III IAP RECOMMENDATIONS ON VACCINES
Hepatitis B Vaccine:

  1. The Indian Academy of Pediatrics strongly recommends to the Government of India the universal introduction of HB vaccine incorporating the same in UIP schedule and preferably, schedule the first dose at birth with subsequent two doses at 6 weeks and 14 weeks of age. It is important to note that the first dose at birth is essential to prevent perinatal transmission. If the first dose at birth is missed, it should be given at 6 weeks, 10 weeks and 14 weeks of age. If prefered it can be given in combination with DPT wc at 6 weeks and 10 weeks at 14 weeks of age
  2. Whenever feasible, the Academy also recommends that a policy should be adopted for testing of pregnant women for HBV chronic carrier (infection) state and if positive, to endorse a policy to give Hepatitis B immune globulin plus HB vaccine to the new born, or at least HB vaccine alone, in the first 12 hours after birth.

Measles, Mumps and Rubella Vaccine:
IAP strongly recommends to the GOI the inclusion of MMR vaccine in the UIP Schedule.
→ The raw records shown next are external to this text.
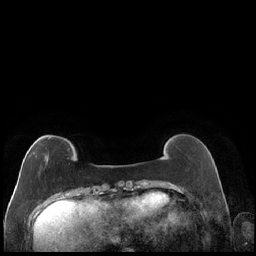
Breast MRI (dynamic contrast-enhanced), one axial slice; dynamic contrast-enhanced series, time point 2 of 7 at this slice position (early post-contrast); 1.5 T; TE 1.9 ms, TR 4.2 ms; 0.8 mm slice thickness; 256 × 256 image matrix, field of view 320 × 320 mm. Female patient.
Annotated regions visible in this slice (semi-automatically segmented with operator editing):
- enhancing-tissue mask used for the functional tumour volume (all voxels passing the contrast-enhancement thresholds inside the analysis volume; usually the tumour): bounding box <27,137,50,161> (left, top, right, bottom; pixels)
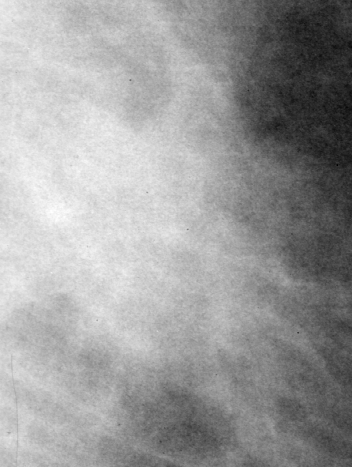
Cropped region of a digitized screen-film mammogram centred on a radiologist-marked abnormality, left breast, MLO view.
- Mass, shape irregular, margins spiculated; BI-RADS assessment category 4; subtlety rating 4 on a 1 (subtle) to 5 (obvious) scale; pathology (as recorded): malignant.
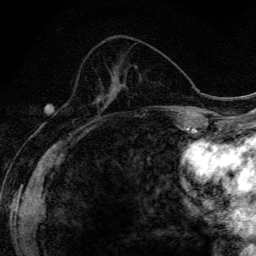
Breast MRI (dynamic contrast-enhanced), one axial slice. Cropped to one breast. Dynamic contrast-enhanced series, time point 2 of 6 at this slice position (early post-contrast). 3 T. TE 4.2 ms, TR 9.3 ms. 1.2 mm slice thickness. 256 × 256 image matrix. Female patient.
Annotated regions visible in this slice (semi-automatically segmented with operator editing):
- enhancing-tissue mask used for the functional tumour volume (all voxels passing the contrast-enhancement thresholds inside the analysis volume; usually the tumour): bounding box (x1, y1, x2, y2) in pixels: (100, 79, 114, 100)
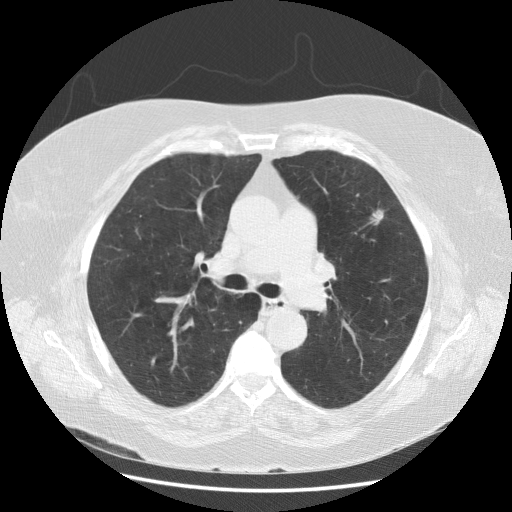
Low-dose screening chest CT, one axial slice. Position 102 of 164 along the scan axis. 120 kVp. Lung window (W 1500 / L -600 HU). 512 × 512 image matrix, field of view 380 × 380 mm.
Outlined on this slice (expert manual segmentation):
- lesion 1 (tumor, upper lobe of left lung): box from (x=370, y=210) to (x=384, y=225) px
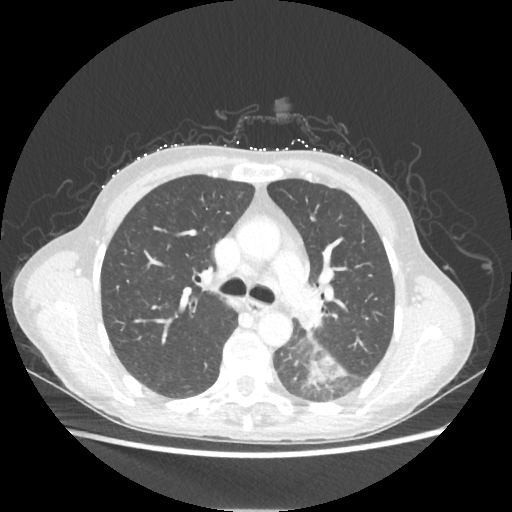
Chest CT, one axial slice; slice 141 of 221 in the series (ordered by position); reconstruction kernel STANDARD; 80 kVp; lung window (W 1500 / L -600 HU); 512 × 512 image matrix, field of view 360 × 360 mm. Patient: female, 53 years. From the clinical record (not read from this slice): clinical TNM (as recorded): T3 N0 M0.
Outlined on this slice (bounding box drawn by a radiologist):
- lung tumour (recorded histology: adenocarcinoma): box from (x=308, y=353) to (x=344, y=386) px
The vaccine can be scheduled at 15 – 18 months along with the DPT, OPV booster.

Typhoid Fever Vaccine:

  1. IAP recommends the inclusion of Typhoid vaccine Whole cell vaccine in the UIP schedule.
  2. 2. IAP recommends the reestablishment of manufacture of the whole cell killed Salmonella typhi vaccine in the Public sector vaccine manufacturing units in the country.
  3. IAP further recommends that killed vaccine need to contain only S. typhi and not S. paratyphi, thereby improving its quality and reducing its adverse reactions.
  4. IAP suggests that the manufacturing units undertake some research to improve the process of killing of the organisms so that its immunogenicity could be better preserved and the reactogenicity further reduced.

ON COMBINATION VACCINES:

  1. IAP welcomes and encourages licensing of currently available combination vaccines including a future pentavalent DPT wc/HB / Hib formulation.
  2. IAP recommends that wherever combination vaccines are available, they can be substituted for monovalent formulations in the National Immunization Schedule wherever indicated.
  3. IAP recommends to the indigenous vaccine manufacturers to explore the feasibility of producing pentavalent DPT wc/HB/Hib formulation.
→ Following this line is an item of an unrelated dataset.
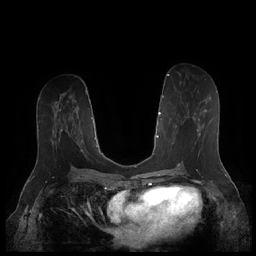
Breast MRI (dynamic contrast-enhanced), one axial slice; slice 90 of 252 in the series (ordered by position); dynamic contrast-enhanced series, time point 2 of 7 at this slice position (early post-contrast); 1.5 T; TE 1.9 ms, TR 4.1 ms; 0.8 mm slice thickness; 256 × 256 image matrix, field of view 340 × 340 mm. Female patient.
Structures marked on this image (semi-automatically segmented with operator editing):
- enhancing-tissue mask used for the functional tumour volume (all voxels passing the contrast-enhancement thresholds inside the analysis volume; usually the tumour): bounding box (x1, y1, x2, y2) in pixels: (168, 98, 211, 157)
ON INCLUSION OF ADDITIONAL VACCINES IN THE UIP SCHEDULE
Vaccine Recommended for inclusion in the National Immunization Schedule

On Polio Eradication:

  1. IAP congratulates the GOI for its sustained efforts in Polio eradication and also for readily accepting its recommendation to divide the entire country into high, medium, low burdened zones and to adopt 2 NID’s plus the required number of sub NID’s in the respective zones.
  2. IAP endorses the current strategies for polio eradication efforts in India namely, Pulse Polio Immunization and AFP Surveillance, as advocated by WHO, UNICEF, GOI and IAP experts.
  3. Joint meetings of WHO, UNICEF, GOI & IAP experts should be organised once in three or six months to review the progress and problems of polio eradication.
  4. The possible incidence of Vaccine Associated Paralytic Polio (VAPP) should be evaluated.
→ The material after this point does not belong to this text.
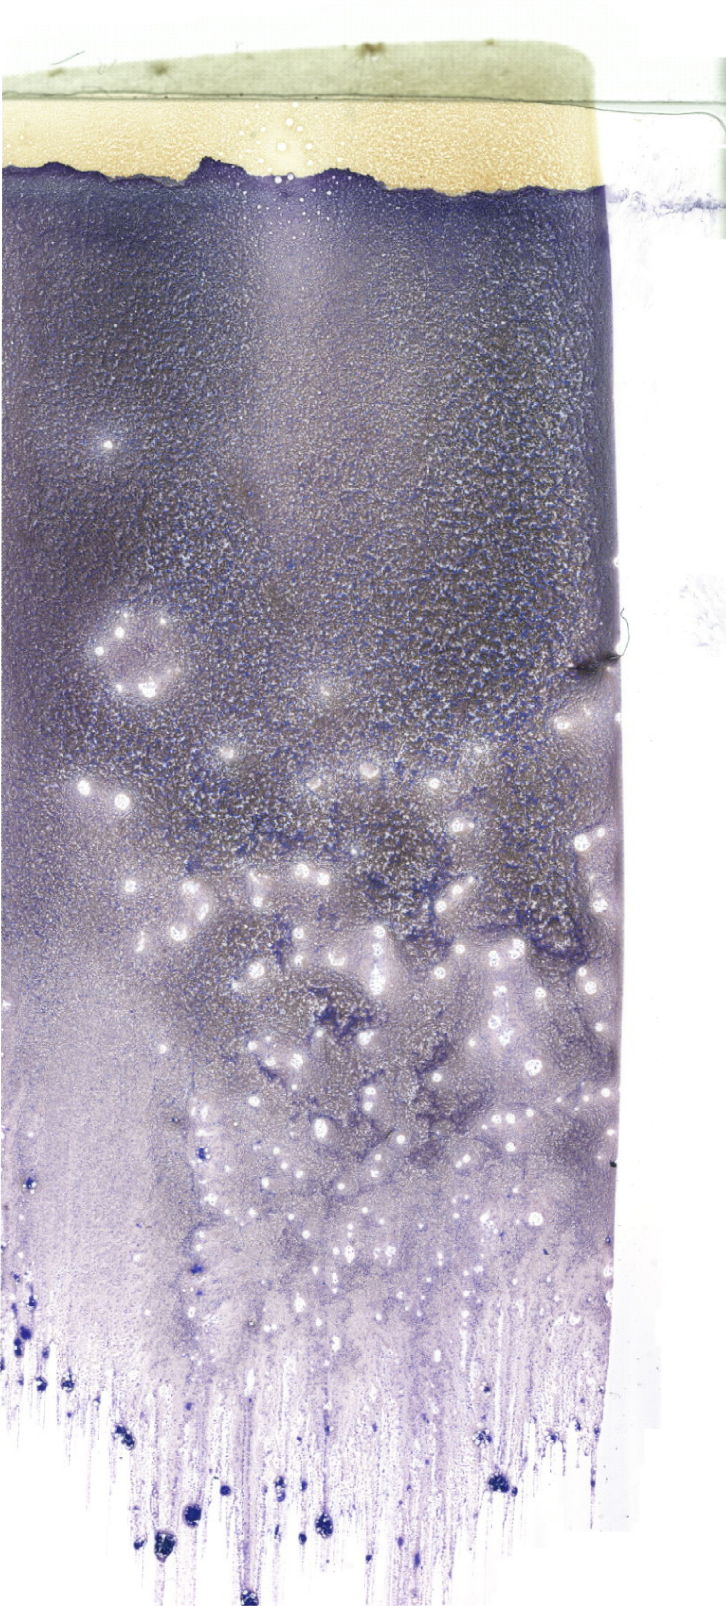
Bone marrow aspirate smear, May-Grünwald–Giemsa stain, whole-slide image — whole scanned area (about 20.6 x 45.5 mm) shown as a low-resolution overview. Patient sex: male.
* diagnosis: Acute Megakaryoblastic Leukemia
On Improving Routine Immunization Coverage:

  1. IAP voices its concern over decreasing coverage in routine immunization and strongly recommends Intensified Routine Immunization Coverage Campaign (IRICC), especially in those states/regions where routine immunization is very low.
  2. IAP also recommends that the school authorities should insist production of an Immunization Certificate at school entry and this should be regularised by the State and the Central Governments.

On Membership of Coordination Committees/ Expert Group:

  1. IAP recommends the inclusion of its National President, the Chairperson and the Convenor of its Committee on Immunization in the:
    1. Advisory Committee on Immunization Practices and Vaccines in India
    2. National Polio Eradication Experts Group
    3. Committee for consideration of introduction of newer vaccines in the National Immunization Schedule.
  2. IAP also recommends that its District Presidents and Secretaries should be included as members of Distric Coordination Committees on Immunization and Polio Eradication.